A preservação do processo de segregação e de estratificação social se explicita fortemente na fisionomia da cidade, refletindo a estrutura política centralizadora de ações voltadas para imposição e subjugação dos extratos inferiores de sua população aos modelos centrais. Tal processo reifica o modelo urbano hegemônico que hierarquiza lugares, regiões, cidades, estados, e impõe representações de urbanidade.
Considerando-se todo o percurso histórico de construção da metrópole paulistana – e também o seu lugar de destaque na economia nacional, por se inserir na rede mundial de cidades -, São Paulo ganha um status que repercute no imaginário nacional, tornando-se símbolo de progresso, de desenvolvimento socioeconômico, de acesso aos símbolos urbanos. Isso tendo em vista que a vida urbana é o modelo de vida por excelência, no mundo global, e a representação da urbanidade a ele correspondente mostra-se como característica civilizatória de forte hegemonia.
A repercussão desse paradigma, que desde sempre é associado ao centro do poder mundial, se materializa nos projetos e planos para a cidade e para a arquitetura das edificações, sendo expressos, na vida dos sujeitos, pelos modos de vestir, de morar, de se relacionar.

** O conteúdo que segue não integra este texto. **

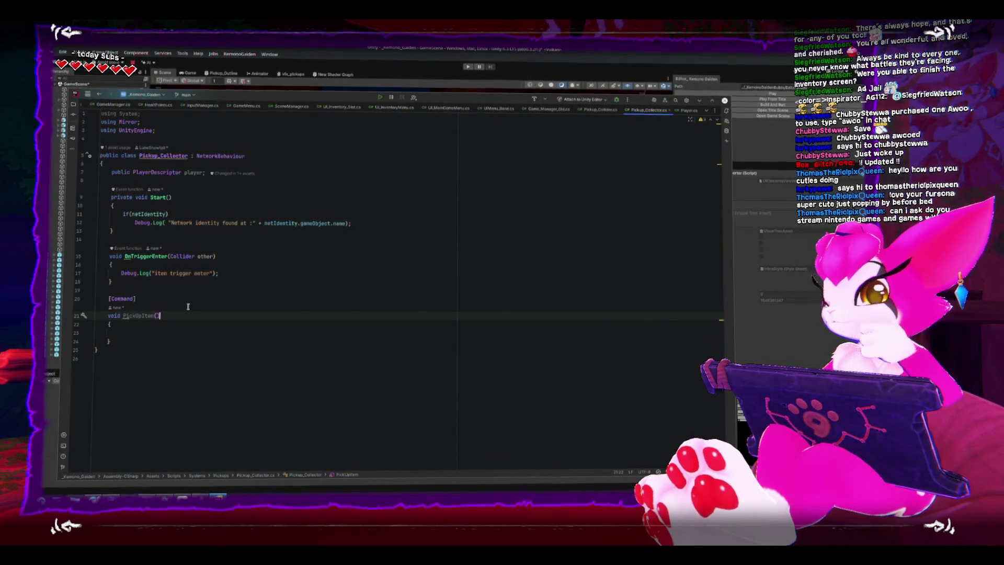
pyautogui.click(224, 341)
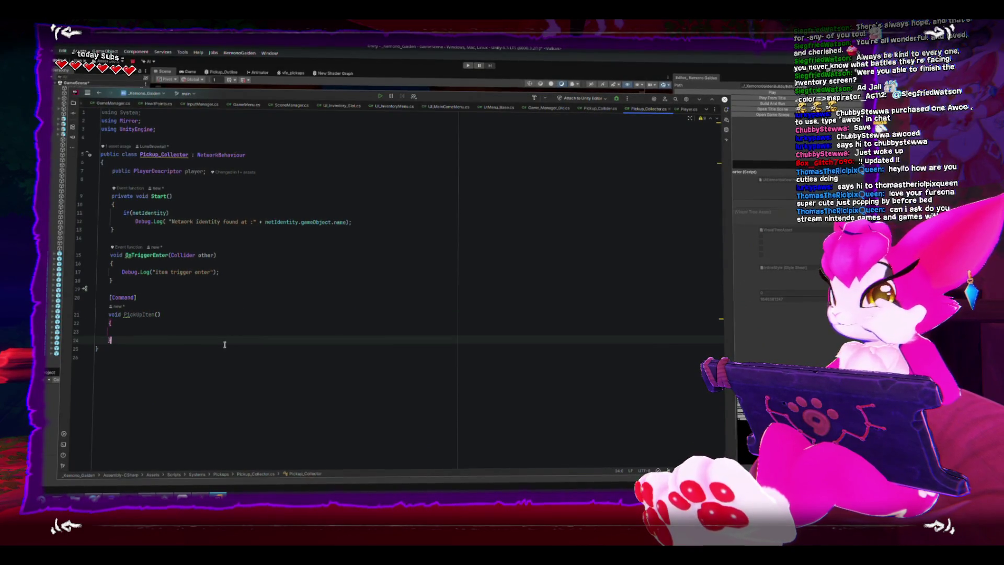
pyautogui.click(225, 333)
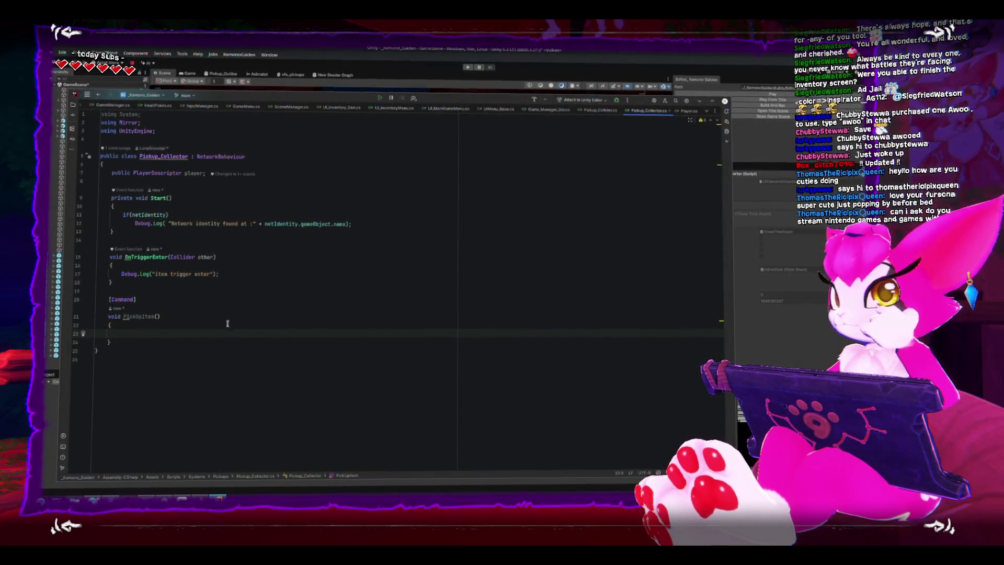
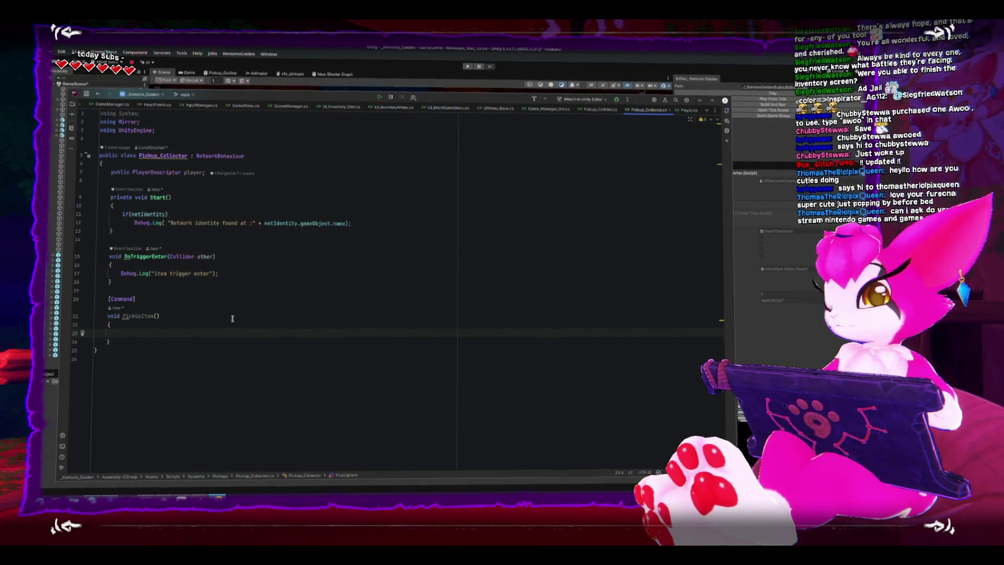
# Rename the PickUpItem command method to CmdPickUpItem
pyautogui.click(126, 316)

A representação hegemônica da urbanidade constitui-se, assim, em centralidade, consolidando-se como modelo de vida na cidade, instigando os indivíduos à busca de símbolos que possam significar preenchimento ou aproximações à satisfação dos quesitos necessários para que, então, possam sentir-se inseridos adequadamente ao mundo social urbano.
Os sujeitos que são, ou se tornam, habitantes de São Paulo, pela homogeneização e pelo teor de seus discursos sobre o urbano, são periurbanos de paradigmas e representações-modelos hegemônicos, constituindo-se como fora do modelo e periféricos ao paradigma urbano. Paradoxalmente, incluem-se na rede mundial de cidades afirmando suas identidades de excluídos, quando fora do modelo e periféricos ao paradigma, e suas identidades de incluídos e centrais, ao se inscreverem em um paradigma de modernização precária, na definição dos especialistas em urbanismo Regina Meyer, Marta Grostein e Ciro Biderman.
Dessa forma, concluímos com Martins e Canclini que, apesar de São Paulo ter herdado um modelo de organização política a partir de uma ordem moderna, não se garantiu a sua plena realização moderna, avaliando-se sua configuração contemporânea como correspondendo a um processo de modernização precária.
Ou seja, ao afirmarmos sua modernização como precária, jogamos para o futuro de São Paulo a sua plena realização moderna. Se, ao contrário, a avaliássemos como refletindo um processo de “precarização moderna”, estaríamos afirmando sua plena realização moderna, embora sob um modelo caracterizado pela precarização urbana.
Eda Terezinha de Oliveira Tassara é professora titular do Instituto de Psicologia da USP e coordenadora do Laboratório de Psicologia Sócio-Ambiental e Intervenção (Lapsi).